Task goal
Rewrite the records below with "chart" replaced by "graph" and everything else unchanged. Leave the pictures out of your answer.

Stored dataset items
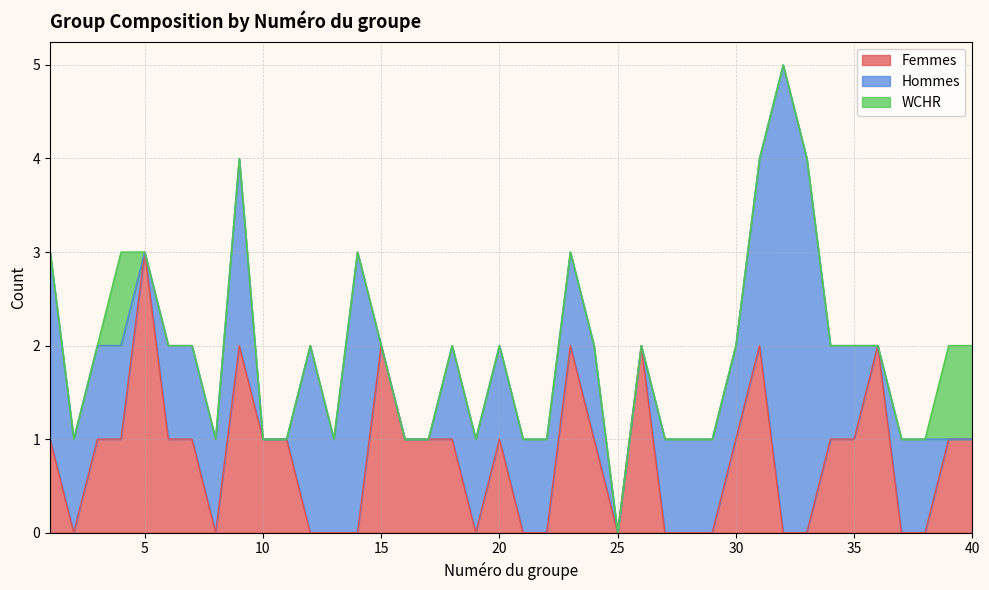

Which series has the largest range (max minus min)?

Hommes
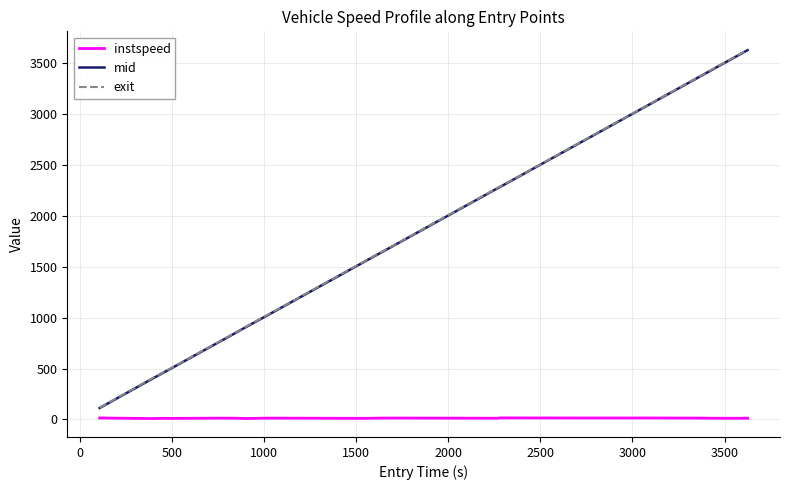

What is the minimum value shown in the chart?

8.6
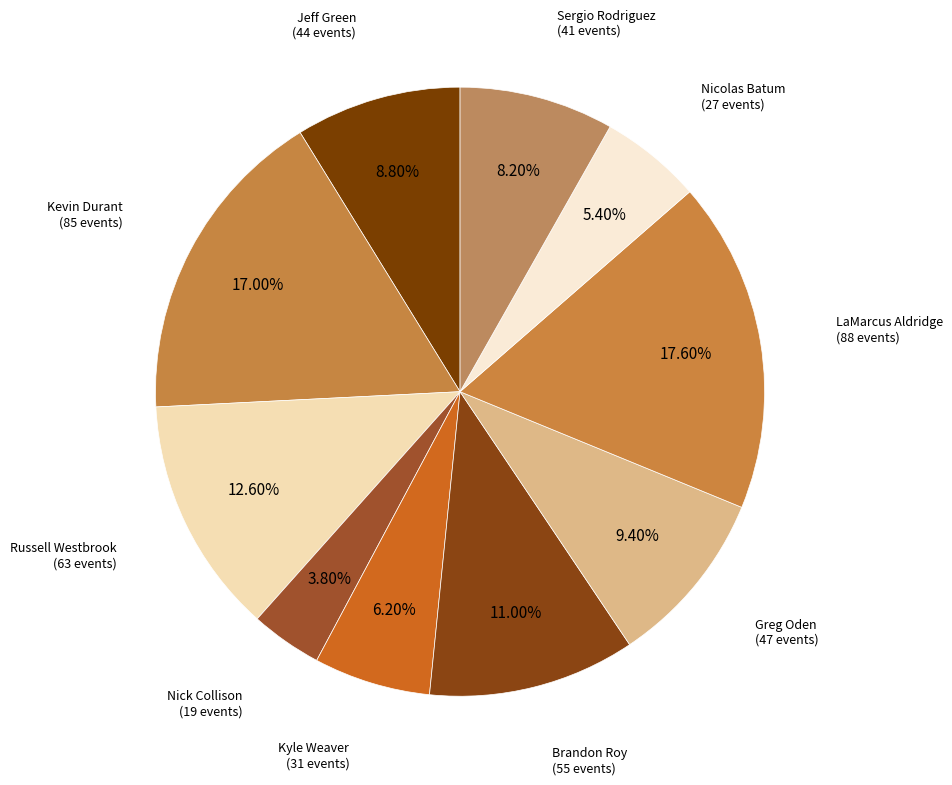

Count the number of slices in the pie.

10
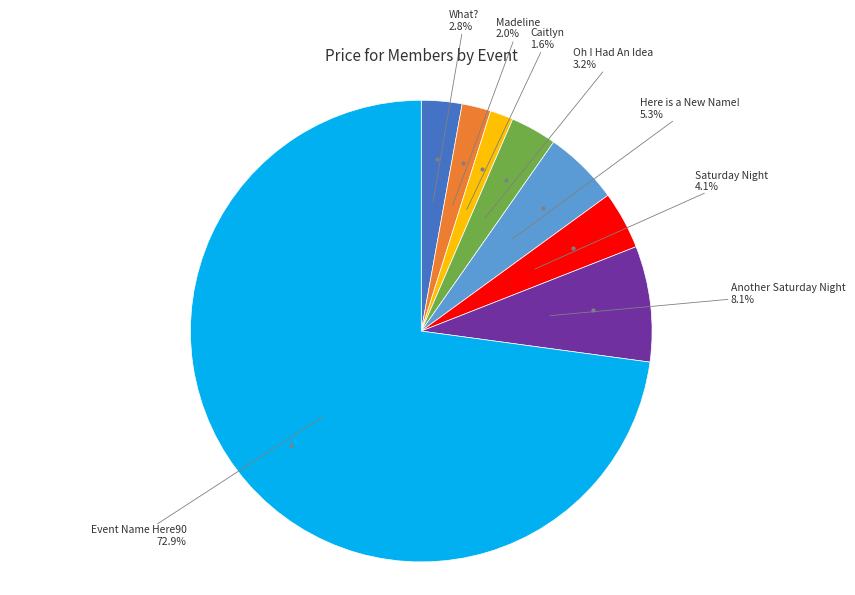

To the nearest percent, what is the difference between the What? and Another Saturday Night slice percentages?

5%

Task output
Which series has the largest range (max minus min)?

Hommes

What is the minimum value shown in the graph?

8.6

Count the number of slices in the pie.

10

To the nearest percent, what is the difference between the What? and Another Saturday Night slice percentages?

5%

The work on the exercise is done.